* [Source records]:
== == ==

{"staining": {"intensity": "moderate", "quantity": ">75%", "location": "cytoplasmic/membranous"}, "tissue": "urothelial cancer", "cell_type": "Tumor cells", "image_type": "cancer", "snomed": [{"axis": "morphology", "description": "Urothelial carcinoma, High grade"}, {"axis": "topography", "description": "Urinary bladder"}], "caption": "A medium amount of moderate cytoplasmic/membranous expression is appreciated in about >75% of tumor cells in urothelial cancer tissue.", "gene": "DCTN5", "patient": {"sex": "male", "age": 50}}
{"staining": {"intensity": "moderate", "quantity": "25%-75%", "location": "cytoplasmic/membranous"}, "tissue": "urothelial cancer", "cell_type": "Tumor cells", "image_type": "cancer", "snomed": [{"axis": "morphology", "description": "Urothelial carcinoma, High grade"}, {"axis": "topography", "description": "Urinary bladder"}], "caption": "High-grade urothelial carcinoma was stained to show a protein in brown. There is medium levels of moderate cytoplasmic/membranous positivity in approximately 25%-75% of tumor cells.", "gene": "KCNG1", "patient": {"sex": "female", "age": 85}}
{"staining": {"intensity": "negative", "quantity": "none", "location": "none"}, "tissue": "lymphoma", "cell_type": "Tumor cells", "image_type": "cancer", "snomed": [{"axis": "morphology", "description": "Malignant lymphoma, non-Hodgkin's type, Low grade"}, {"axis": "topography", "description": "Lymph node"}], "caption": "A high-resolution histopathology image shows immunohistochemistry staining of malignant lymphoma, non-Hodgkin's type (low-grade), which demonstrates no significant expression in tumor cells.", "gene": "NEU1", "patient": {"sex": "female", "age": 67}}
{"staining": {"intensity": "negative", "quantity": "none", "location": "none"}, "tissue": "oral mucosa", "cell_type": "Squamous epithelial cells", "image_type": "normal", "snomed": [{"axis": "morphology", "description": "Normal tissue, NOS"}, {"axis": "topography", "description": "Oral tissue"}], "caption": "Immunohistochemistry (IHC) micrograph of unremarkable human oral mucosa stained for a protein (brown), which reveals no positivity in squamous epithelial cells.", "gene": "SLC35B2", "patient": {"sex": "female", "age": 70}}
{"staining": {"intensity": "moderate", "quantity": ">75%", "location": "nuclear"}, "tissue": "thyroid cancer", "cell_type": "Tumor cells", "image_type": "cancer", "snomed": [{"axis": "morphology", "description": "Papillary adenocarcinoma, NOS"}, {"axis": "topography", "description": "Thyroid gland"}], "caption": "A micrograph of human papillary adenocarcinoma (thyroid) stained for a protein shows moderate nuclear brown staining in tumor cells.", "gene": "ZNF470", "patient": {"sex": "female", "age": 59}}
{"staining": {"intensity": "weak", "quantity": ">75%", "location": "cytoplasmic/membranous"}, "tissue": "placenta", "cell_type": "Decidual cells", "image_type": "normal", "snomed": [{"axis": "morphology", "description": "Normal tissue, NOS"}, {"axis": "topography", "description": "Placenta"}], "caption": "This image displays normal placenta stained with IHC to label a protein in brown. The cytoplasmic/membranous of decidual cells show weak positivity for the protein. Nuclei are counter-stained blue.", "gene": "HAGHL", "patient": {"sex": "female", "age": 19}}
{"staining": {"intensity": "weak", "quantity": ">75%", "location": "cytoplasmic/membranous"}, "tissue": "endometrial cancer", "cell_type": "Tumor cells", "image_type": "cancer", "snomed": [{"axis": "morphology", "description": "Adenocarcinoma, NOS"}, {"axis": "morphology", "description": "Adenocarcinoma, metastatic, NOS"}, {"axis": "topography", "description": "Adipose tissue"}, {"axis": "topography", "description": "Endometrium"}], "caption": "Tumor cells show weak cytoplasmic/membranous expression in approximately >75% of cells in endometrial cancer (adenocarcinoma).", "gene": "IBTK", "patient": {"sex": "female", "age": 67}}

== == ==

* [Assignment]:
Find and copy each line above that includes the string "human".

* [Exercise result]:
{"staining": {"intensity": "negative", "quantity": "none", "location": "none"}, "tissue": "oral mucosa", "cell_type": "Squamous epithelial cells", "image_type": "normal", "snomed": [{"axis": "morphology", "description": "Normal tissue, NOS"}, {"axis": "topography", "description": "Oral tissue"}], "caption": "Immunohistochemistry (IHC) micrograph of unremarkable human oral mucosa stained for a protein (brown), which reveals no positivity in squamous epithelial cells.", "gene": "SLC35B2", "patient": {"sex": "female", "age": 70}}
{"staining": {"intensity": "moderate", "quantity": ">75%", "location": "nuclear"}, "tissue": "thyroid cancer", "cell_type": "Tumor cells", "image_type": "cancer", "snomed": [{"axis": "morphology", "description": "Papillary adenocarcinoma, NOS"}, {"axis": "topography", "description": "Thyroid gland"}], "caption": "A micrograph of human papillary adenocarcinoma (thyroid) stained for a protein shows moderate nuclear brown staining in tumor cells.", "gene": "ZNF470", "patient": {"sex": "female", "age": 59}}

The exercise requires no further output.